WORK TO BE COMPLETED | Would you reproduce exactly the lines below from the one holding "right front paw: (687, 502)" through the one holding "right elbow: (699, 451)", inclusive, and no others?
*** Opening MATERIAL TO PROCESS ***
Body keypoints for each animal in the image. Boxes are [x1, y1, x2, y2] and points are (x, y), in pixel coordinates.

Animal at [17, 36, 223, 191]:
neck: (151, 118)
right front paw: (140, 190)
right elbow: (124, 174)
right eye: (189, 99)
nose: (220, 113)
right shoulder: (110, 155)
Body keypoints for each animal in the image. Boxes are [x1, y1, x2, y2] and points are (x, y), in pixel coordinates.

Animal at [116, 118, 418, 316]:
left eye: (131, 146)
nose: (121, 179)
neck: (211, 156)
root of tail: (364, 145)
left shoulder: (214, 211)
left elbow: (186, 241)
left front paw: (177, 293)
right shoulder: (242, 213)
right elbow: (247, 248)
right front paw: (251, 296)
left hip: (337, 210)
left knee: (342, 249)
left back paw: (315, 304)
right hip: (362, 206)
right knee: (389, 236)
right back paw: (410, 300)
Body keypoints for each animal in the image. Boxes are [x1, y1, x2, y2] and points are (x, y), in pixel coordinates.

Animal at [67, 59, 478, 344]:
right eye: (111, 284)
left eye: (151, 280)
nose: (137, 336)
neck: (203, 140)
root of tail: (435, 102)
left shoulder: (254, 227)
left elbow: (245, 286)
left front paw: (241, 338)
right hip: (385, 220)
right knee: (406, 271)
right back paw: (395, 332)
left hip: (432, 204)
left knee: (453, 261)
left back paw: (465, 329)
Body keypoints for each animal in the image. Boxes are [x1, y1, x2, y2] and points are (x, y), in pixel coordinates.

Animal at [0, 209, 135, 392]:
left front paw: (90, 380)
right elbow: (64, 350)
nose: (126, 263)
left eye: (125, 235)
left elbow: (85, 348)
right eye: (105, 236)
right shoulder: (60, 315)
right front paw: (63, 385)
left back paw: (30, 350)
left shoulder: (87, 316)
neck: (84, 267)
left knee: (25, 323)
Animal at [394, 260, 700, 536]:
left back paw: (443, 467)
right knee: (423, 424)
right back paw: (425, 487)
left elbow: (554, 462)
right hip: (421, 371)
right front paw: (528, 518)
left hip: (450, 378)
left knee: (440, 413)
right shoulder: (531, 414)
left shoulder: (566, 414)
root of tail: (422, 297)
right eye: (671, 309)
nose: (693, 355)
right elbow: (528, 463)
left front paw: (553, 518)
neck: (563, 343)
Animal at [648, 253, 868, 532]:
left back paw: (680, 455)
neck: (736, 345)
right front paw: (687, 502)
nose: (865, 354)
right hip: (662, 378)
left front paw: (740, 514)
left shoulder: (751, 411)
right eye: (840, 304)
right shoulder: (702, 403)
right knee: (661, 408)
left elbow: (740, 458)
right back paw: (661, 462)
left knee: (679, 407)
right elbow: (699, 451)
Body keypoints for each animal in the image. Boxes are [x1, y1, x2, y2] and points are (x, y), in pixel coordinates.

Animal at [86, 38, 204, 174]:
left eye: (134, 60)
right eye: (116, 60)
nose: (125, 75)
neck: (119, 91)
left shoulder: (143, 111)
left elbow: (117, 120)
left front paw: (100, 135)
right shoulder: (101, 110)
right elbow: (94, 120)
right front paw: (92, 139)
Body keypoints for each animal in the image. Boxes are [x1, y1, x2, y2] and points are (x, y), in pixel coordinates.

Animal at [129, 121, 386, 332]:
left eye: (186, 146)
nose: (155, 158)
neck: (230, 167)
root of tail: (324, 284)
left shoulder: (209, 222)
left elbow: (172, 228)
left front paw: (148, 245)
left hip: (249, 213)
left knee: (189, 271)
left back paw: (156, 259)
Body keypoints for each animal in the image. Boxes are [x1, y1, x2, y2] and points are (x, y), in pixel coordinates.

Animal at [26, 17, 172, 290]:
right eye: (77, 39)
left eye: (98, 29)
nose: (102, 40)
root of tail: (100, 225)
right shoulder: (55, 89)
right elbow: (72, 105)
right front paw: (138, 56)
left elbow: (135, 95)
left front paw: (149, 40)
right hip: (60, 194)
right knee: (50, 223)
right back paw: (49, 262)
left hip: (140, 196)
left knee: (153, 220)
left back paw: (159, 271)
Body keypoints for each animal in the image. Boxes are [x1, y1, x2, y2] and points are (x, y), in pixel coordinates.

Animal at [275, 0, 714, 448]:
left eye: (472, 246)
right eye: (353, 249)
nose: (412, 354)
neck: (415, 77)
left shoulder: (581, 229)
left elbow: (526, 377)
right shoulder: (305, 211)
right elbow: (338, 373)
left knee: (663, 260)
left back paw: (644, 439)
*** Closing MATERIAL TO PROCESS ***
*** Opening MATERIAL TO PROCESS ***
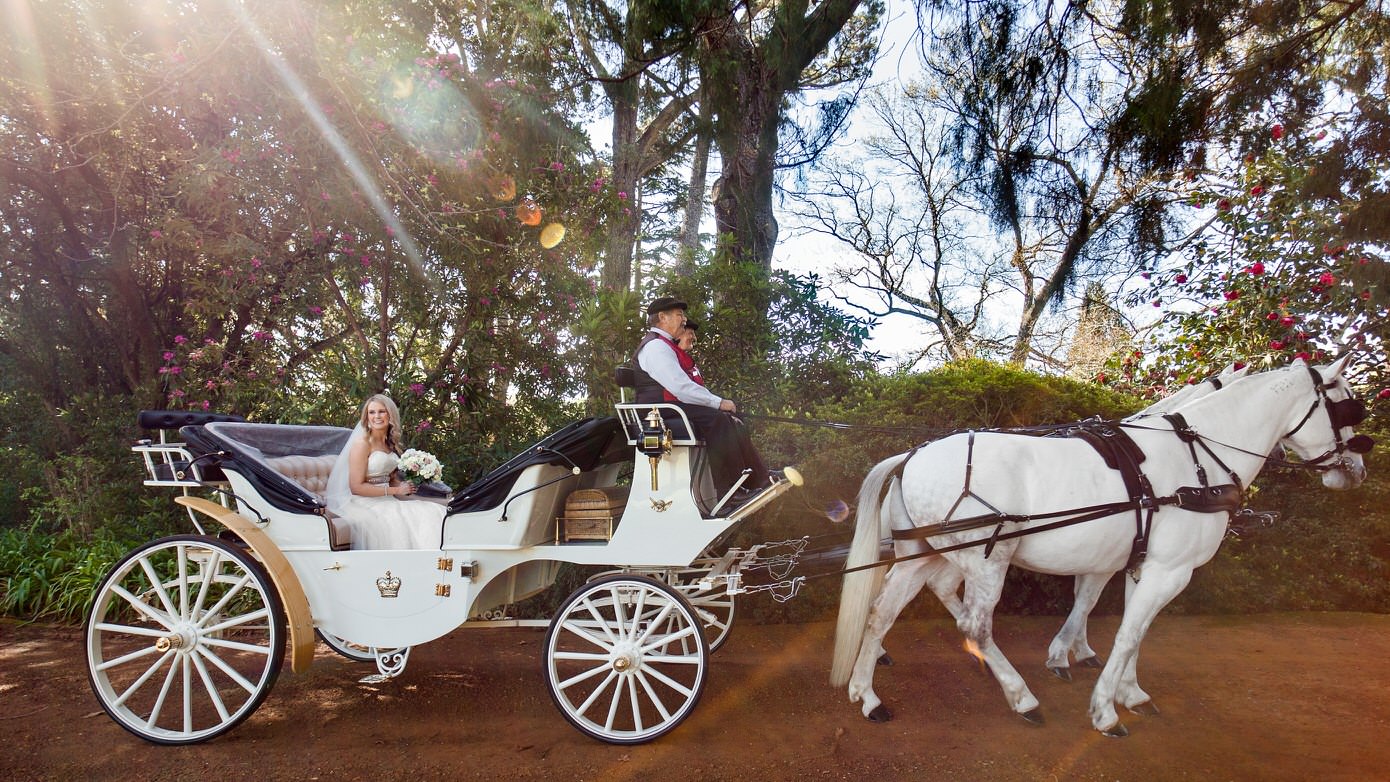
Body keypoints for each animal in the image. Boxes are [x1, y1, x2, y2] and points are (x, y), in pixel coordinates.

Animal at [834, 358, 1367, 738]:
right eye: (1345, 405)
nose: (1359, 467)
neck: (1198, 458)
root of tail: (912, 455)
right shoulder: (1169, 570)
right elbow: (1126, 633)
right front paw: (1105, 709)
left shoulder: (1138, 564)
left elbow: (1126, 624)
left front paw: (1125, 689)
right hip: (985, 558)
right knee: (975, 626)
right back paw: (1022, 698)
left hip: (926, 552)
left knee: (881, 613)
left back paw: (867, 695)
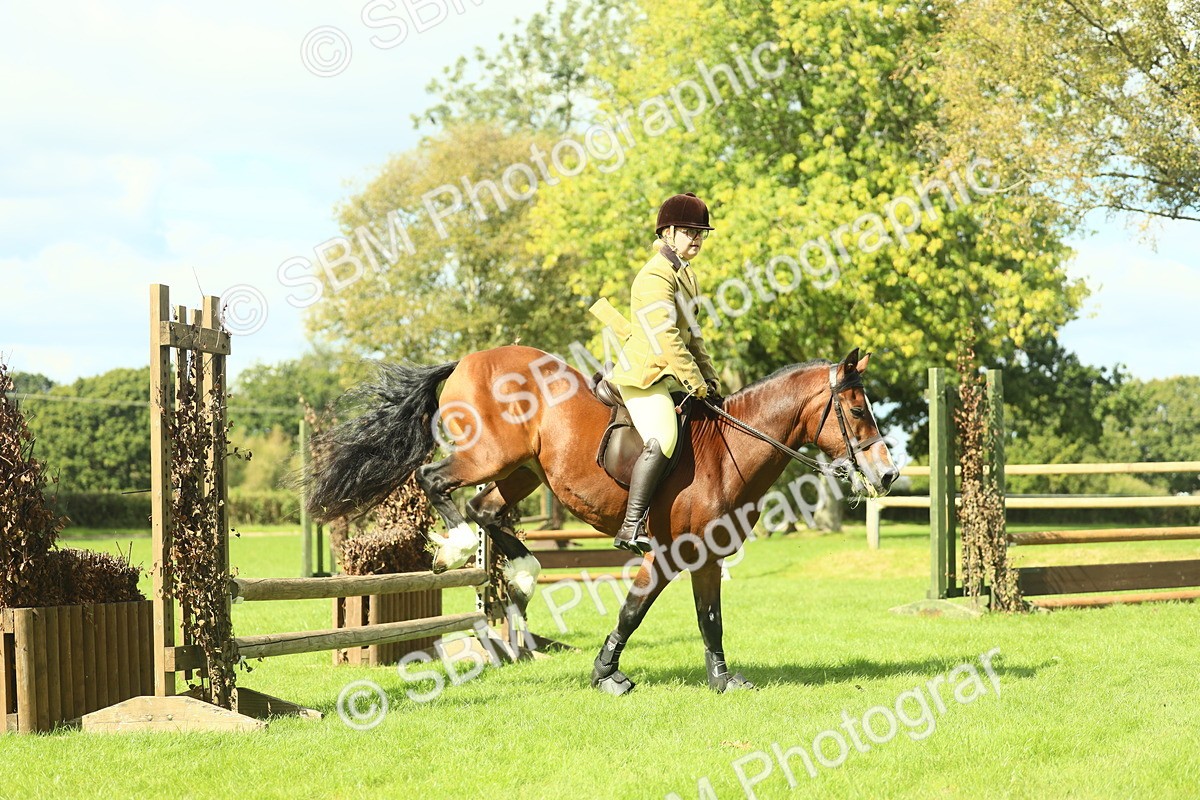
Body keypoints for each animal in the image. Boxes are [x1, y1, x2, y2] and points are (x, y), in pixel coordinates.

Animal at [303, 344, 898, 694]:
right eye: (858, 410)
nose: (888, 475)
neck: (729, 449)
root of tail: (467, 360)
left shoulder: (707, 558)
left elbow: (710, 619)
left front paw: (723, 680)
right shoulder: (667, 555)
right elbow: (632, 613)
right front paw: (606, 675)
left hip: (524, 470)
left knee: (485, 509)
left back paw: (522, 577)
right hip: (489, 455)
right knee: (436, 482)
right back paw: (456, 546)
*** Closing MATERIAL TO PROCESS ***
*** Opening MATERIAL TO PROCESS ***
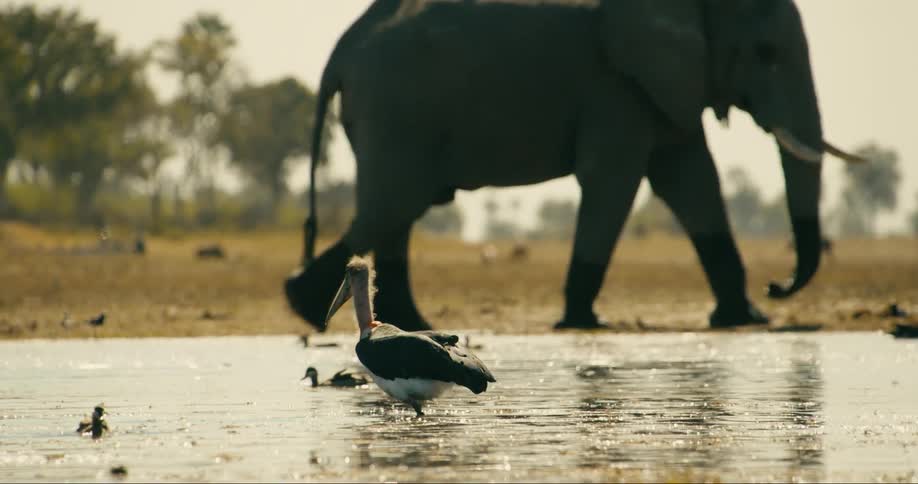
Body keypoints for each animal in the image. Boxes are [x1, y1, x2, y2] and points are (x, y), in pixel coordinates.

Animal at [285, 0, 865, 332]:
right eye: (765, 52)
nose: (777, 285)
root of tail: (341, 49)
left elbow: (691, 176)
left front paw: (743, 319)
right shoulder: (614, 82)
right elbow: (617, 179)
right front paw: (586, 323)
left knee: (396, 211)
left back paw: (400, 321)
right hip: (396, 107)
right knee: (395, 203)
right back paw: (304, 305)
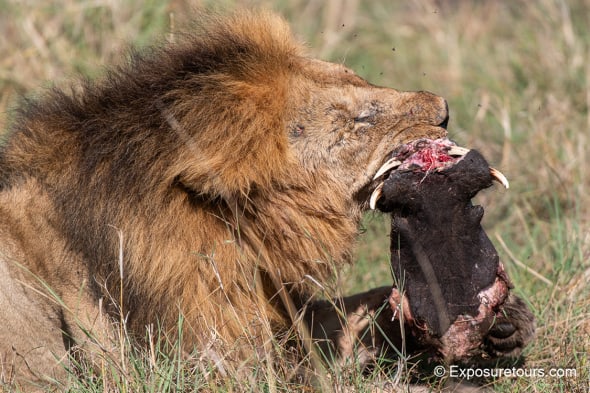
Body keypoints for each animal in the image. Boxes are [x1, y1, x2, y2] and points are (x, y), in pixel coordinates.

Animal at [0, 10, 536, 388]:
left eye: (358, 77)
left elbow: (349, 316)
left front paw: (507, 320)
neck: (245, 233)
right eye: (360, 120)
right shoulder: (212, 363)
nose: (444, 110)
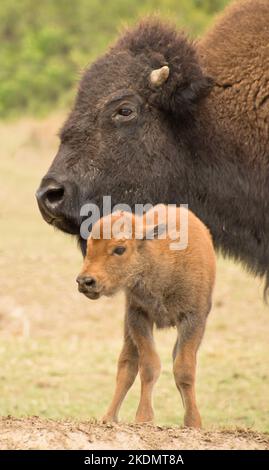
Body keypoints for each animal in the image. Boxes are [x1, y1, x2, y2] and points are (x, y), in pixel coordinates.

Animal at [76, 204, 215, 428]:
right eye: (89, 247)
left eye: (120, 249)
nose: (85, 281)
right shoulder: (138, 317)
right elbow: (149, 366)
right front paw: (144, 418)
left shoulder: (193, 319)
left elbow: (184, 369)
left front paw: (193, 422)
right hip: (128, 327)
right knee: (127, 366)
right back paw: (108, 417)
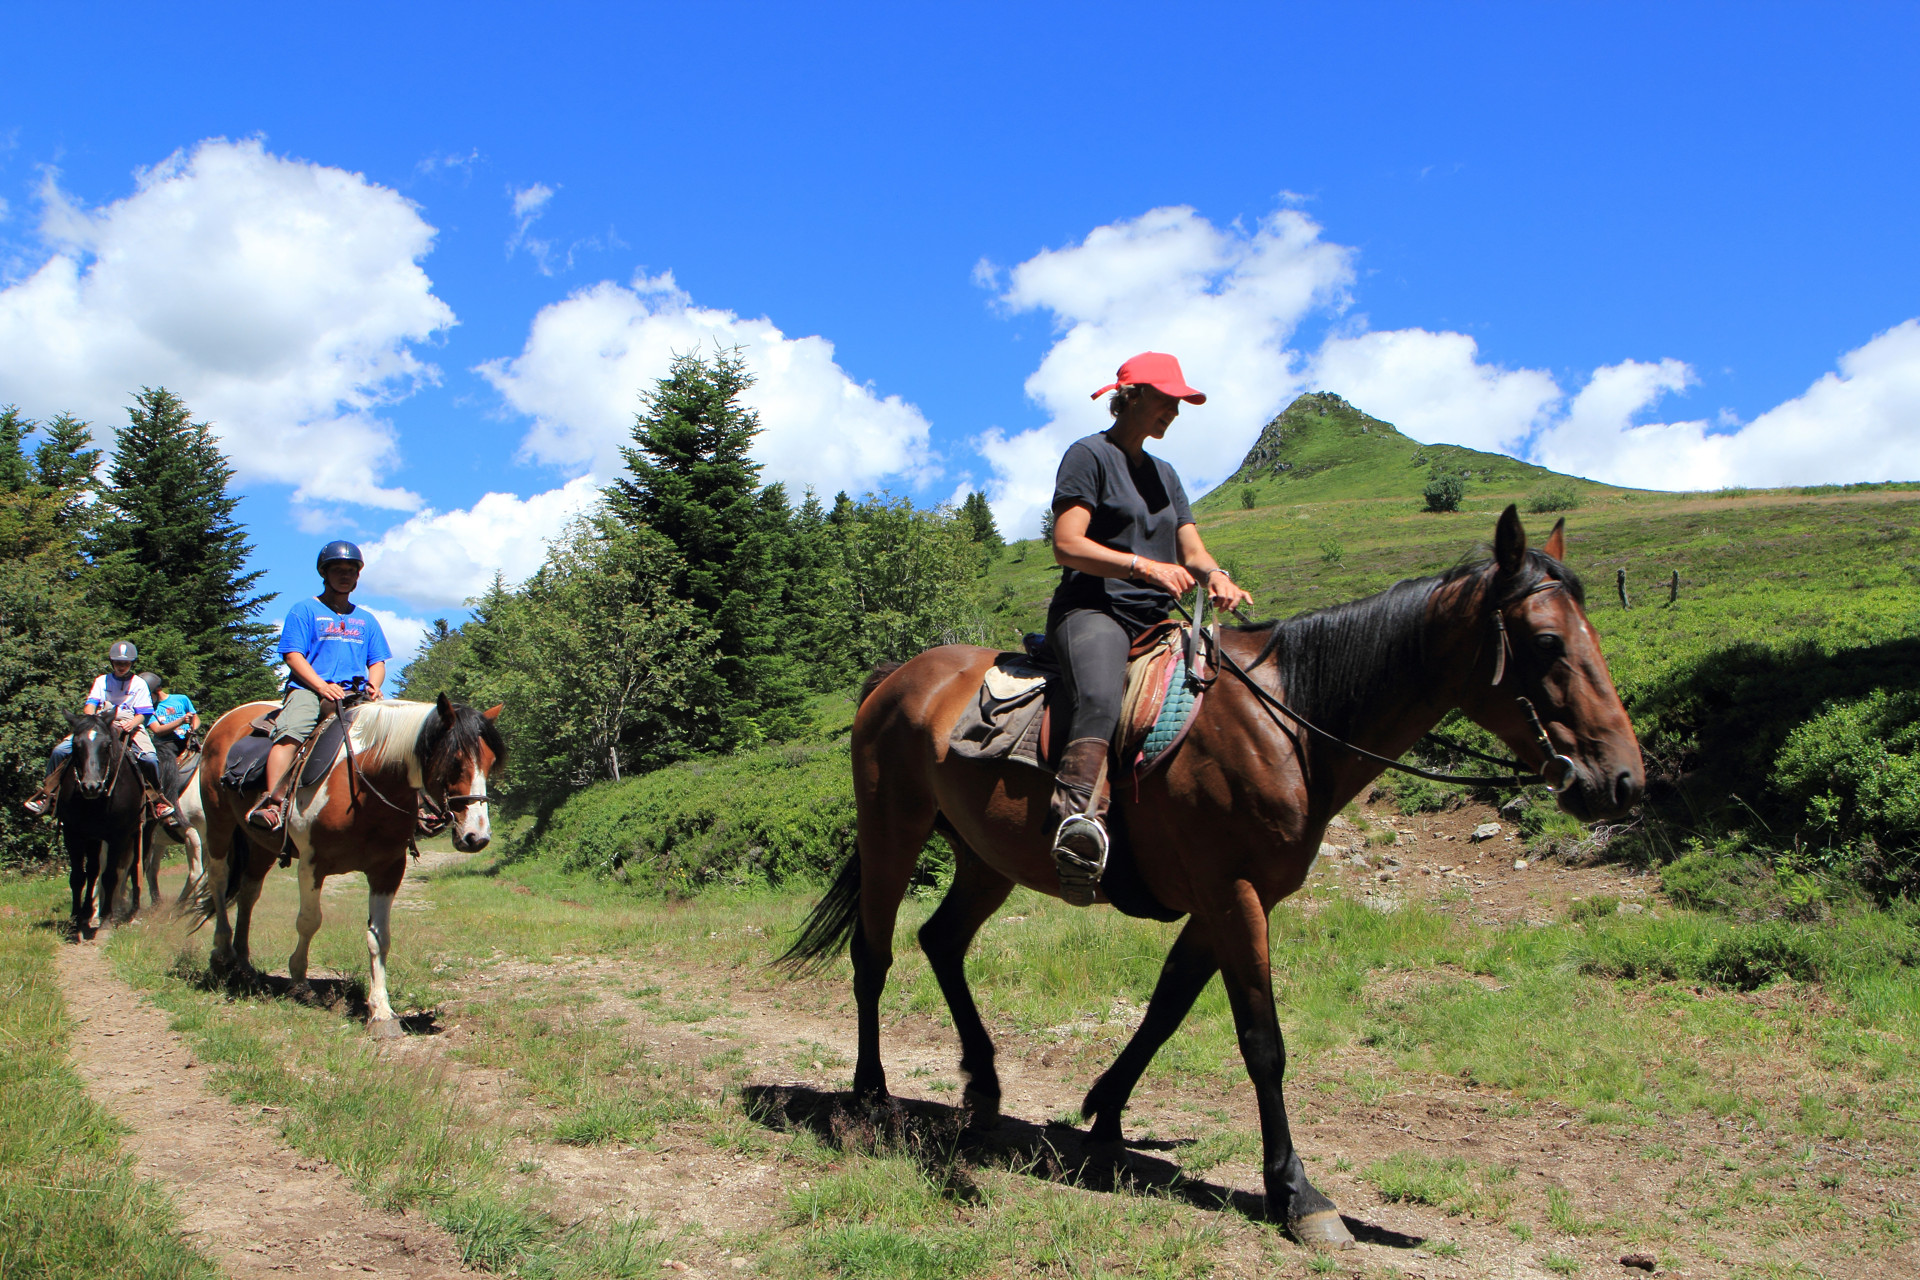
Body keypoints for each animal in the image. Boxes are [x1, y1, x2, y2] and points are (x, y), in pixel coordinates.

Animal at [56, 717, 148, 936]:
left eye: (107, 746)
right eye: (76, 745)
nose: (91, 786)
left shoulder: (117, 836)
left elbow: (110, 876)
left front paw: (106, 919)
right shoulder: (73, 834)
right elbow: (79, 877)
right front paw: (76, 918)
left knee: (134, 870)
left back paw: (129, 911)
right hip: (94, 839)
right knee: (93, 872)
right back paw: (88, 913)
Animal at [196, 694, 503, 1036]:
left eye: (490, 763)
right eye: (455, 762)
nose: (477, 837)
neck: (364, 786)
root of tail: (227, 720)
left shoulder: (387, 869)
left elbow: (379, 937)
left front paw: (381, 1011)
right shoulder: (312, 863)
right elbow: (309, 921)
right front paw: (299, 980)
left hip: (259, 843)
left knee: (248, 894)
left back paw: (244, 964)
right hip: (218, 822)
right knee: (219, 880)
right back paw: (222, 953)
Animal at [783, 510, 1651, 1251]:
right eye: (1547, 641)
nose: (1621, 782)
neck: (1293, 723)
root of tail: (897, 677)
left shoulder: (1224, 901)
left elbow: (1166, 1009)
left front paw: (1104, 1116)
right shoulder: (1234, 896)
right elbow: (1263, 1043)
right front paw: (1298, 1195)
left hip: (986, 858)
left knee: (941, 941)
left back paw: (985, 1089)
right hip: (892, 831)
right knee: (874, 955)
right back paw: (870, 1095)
*** Closing MATERIAL TO PROCESS ***
SOLUTION TO THIS PROBLEM |
right front paw: (687, 502)
nose: (865, 354)
right hip: (662, 378)
left front paw: (740, 514)
left shoulder: (751, 411)
right eye: (840, 304)
right shoulder: (702, 403)
right knee: (661, 408)
left elbow: (740, 458)
right back paw: (661, 462)
left knee: (679, 407)
right elbow: (699, 451)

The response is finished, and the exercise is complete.